Voici quelques chansons qui utilisent ce Bo Diddley Beat :
Notons que souvent, dans les deux accents à la suite de la deuxième mesure (cf. notation plus haut), seul le deuxième accent est conservé (sur le temps). Pour le Porcaro Shuffle, Jeff a choisi une autre option : il n'a conservé que le premier accent, ce qui donne ce groove, au final :
(écoutez-le en cliquant sur PLAY sous les portées, ralentissez le tempo au besoin)""en"""
Précisons que cette rythmique est jouée dans l'intro, les couplets, les solos et l'outro. Pour les refrains, le principe du half-time shuffle est gardé mais le rythme de la grosse caisse est différent.
LA BASSE
David Hungate
Intro / couplets / solos / outro :
Sans surprise, on retrouve le Bo Diddley beat, déjà joué à la grosse caisse par le batteur. Basse et grosse caisse jouent donc à l'unisson (si on est savant, on dit : "en homorythmie"), arrangement classique dans ce style.
Vous pourrez remarquer que sur la première partie des couplets, la basse ne marque que les trois premières notes de la clave puis la clave entière dans la deuxième partie... toujours cette idée de créer un arrangement qui évolue au fil de la chanson.

Données affichées |
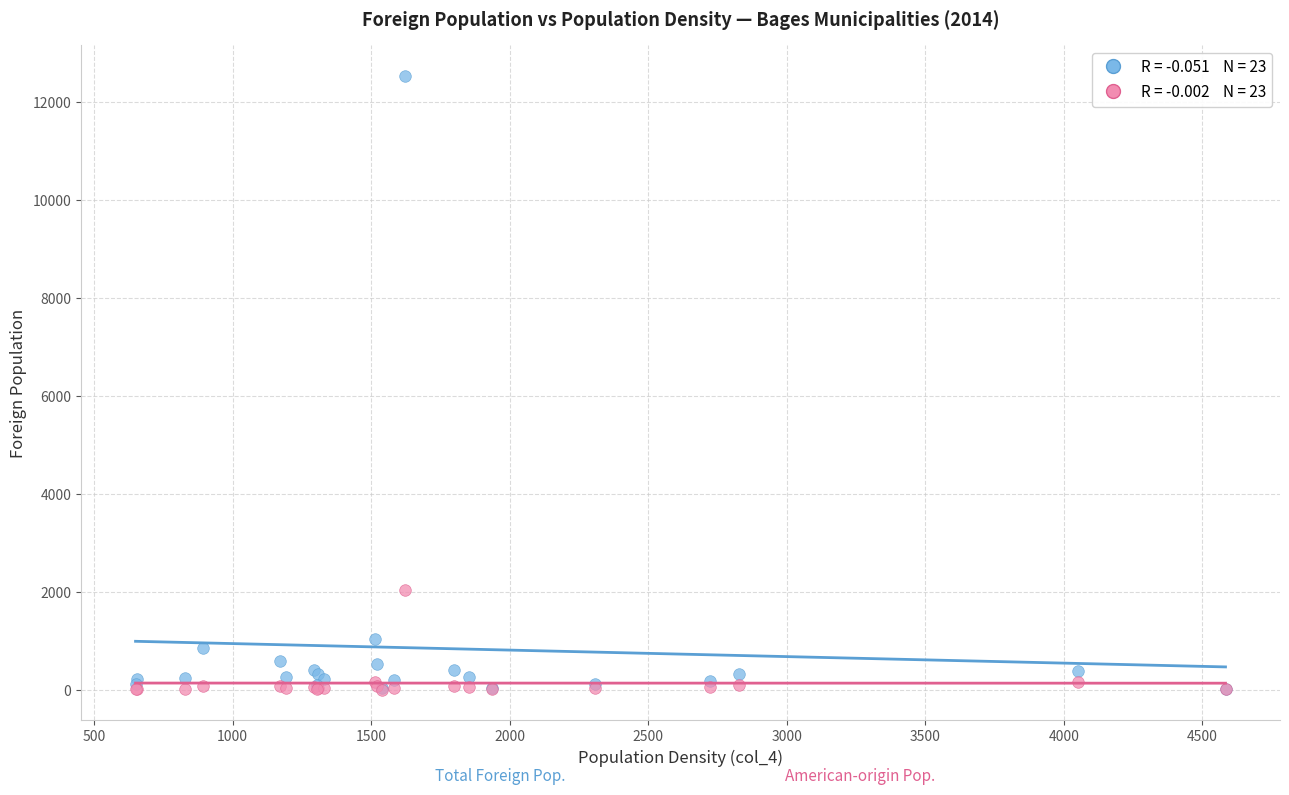

Across all series, what Y value is closest to 6273?

2037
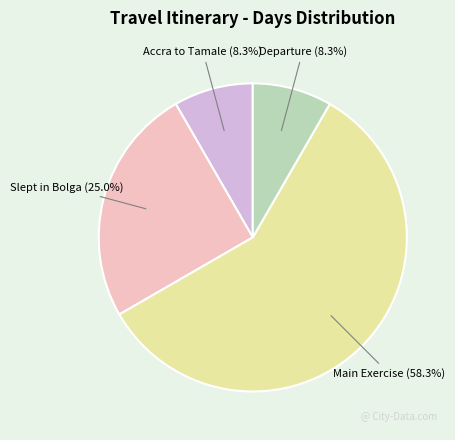

Is there a majority slice in this chart?

Yes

Consigne |
D'après le texte à lire, quel accent Jeff a-t-il conservé pour le Porcaro Shuffle ?

Solution proposée |
Il n'a conservé que le premier accent.